§ TASK REQUIREMENTS: Display each line of the rows below that contains the word "series".

START INPUT DATA

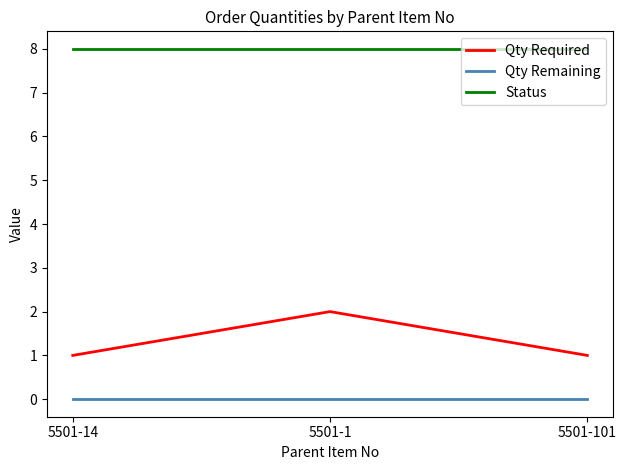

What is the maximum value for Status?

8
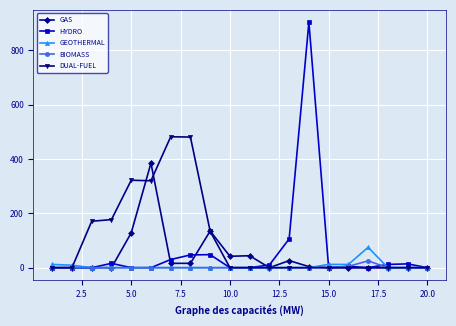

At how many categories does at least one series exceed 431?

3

END INPUT DATA
START INPUT DATA

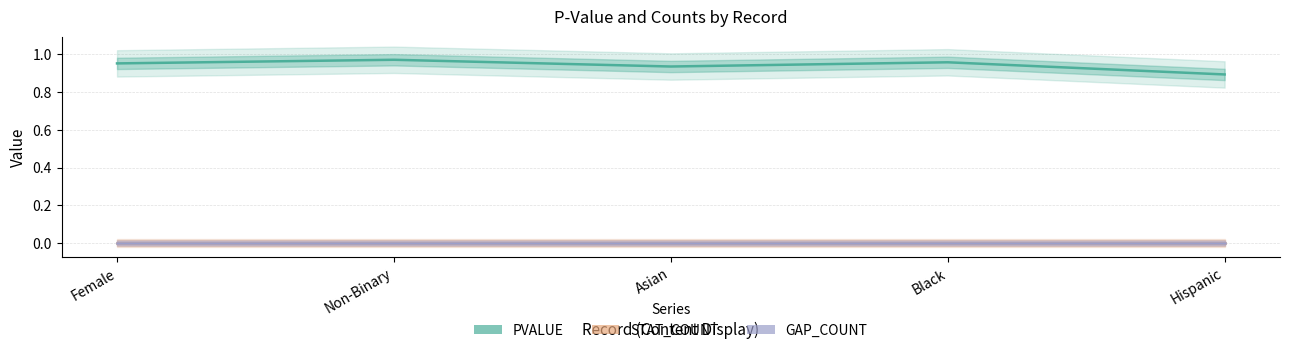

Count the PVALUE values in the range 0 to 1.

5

END INPUT DATA

§ SOLUTION BELOW:
At how many categories does at least one series exceed 431?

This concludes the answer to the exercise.